*Ваше задание*.
Кратко перескажите абзац из отрывка ниже, начинающийся словами «В тольяттинских людях была открытость», и сохраните его основные факты.

*Выбранный отрывок*.
_ _ _ _ _ _ _
В тольяттинских людях была открытость всему интересному и новому. Меня очень тронула удивительная благодарность за красоту, за искусство в театре, на концертах в филармонии. Саратовским всё же свойственен некий снобизм, они похлопают сдержанно – «да мы и не такое видели»... А здесь такая живая, горячая, благодарная реакция публики. Я и на своих лекциях это всегда чувствовала. Со временем, проанализировав, я поняла, что это такая уникальная черта города: готовность принять новое и большая благодарность тем, кто это новое даёт.

 

Неподдельный интерес к людям

– Вы возглавляли кафедру с августа 2004 по 2010 год. Как она развивалась в этот период?
_ _ _ _ _ _ _
Записи, входящие в набор данных
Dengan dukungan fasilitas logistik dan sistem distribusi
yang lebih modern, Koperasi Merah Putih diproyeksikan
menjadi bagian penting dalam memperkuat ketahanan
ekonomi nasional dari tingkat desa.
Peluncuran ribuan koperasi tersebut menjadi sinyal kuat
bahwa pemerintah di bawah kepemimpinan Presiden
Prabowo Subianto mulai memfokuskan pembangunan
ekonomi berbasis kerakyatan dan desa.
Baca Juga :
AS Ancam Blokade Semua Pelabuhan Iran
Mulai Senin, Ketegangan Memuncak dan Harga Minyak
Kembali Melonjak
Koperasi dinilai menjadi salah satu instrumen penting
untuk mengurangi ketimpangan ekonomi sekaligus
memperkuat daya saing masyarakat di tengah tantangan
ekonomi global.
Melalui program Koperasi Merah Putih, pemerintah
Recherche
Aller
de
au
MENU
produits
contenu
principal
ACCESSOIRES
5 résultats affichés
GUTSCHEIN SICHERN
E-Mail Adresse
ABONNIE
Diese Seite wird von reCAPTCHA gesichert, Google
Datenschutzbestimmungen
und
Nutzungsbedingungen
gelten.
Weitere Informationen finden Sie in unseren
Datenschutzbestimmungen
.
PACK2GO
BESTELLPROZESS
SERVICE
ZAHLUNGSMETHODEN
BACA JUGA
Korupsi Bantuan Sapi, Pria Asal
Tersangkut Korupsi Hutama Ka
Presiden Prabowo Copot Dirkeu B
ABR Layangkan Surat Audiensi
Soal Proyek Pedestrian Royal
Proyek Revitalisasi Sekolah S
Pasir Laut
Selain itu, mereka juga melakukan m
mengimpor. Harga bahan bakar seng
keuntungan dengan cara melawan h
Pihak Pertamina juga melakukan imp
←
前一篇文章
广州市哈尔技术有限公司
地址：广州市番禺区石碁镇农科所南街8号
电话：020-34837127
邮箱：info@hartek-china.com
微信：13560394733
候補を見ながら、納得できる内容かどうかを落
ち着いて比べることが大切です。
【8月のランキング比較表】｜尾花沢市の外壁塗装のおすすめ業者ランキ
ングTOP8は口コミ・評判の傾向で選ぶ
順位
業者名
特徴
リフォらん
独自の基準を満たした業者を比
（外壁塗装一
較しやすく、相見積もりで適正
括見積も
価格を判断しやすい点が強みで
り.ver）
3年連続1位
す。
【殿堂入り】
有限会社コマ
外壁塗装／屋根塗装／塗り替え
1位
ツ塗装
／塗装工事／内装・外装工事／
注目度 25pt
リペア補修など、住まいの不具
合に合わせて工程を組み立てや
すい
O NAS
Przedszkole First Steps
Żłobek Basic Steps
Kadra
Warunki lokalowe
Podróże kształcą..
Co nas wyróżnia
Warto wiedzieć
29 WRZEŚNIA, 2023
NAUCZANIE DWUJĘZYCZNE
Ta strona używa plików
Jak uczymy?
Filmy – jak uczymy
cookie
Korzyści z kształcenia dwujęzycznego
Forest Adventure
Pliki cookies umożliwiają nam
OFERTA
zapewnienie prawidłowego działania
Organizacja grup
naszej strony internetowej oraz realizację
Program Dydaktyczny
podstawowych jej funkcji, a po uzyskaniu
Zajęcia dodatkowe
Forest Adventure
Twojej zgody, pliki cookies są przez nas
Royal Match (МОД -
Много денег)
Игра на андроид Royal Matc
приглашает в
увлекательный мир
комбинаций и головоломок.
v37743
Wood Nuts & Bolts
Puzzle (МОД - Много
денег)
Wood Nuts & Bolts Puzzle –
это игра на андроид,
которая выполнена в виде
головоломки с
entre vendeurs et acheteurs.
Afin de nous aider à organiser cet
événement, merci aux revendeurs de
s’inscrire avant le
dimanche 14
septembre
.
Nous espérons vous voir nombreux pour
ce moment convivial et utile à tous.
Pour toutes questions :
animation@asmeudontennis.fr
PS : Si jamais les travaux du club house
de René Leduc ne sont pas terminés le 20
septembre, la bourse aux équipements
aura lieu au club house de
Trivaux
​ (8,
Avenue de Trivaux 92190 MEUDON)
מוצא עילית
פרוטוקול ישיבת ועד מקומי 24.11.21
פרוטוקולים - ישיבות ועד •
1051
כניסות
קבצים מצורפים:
_ _ _ _ _ _ _
*Ожидаемый ответ*.
Жители Тольятти открыты всему новому и интересному и горячо благодарны за красоту и искусство: в театре, на концертах в филармонии, на лекциях. Саратовская публика хлопает сдержанно и с некоторым снобизмом, а тольяттинская реагирует живо. Готовность принять новое и благодарность тем, кто его даёт, составляют уникальную черту города.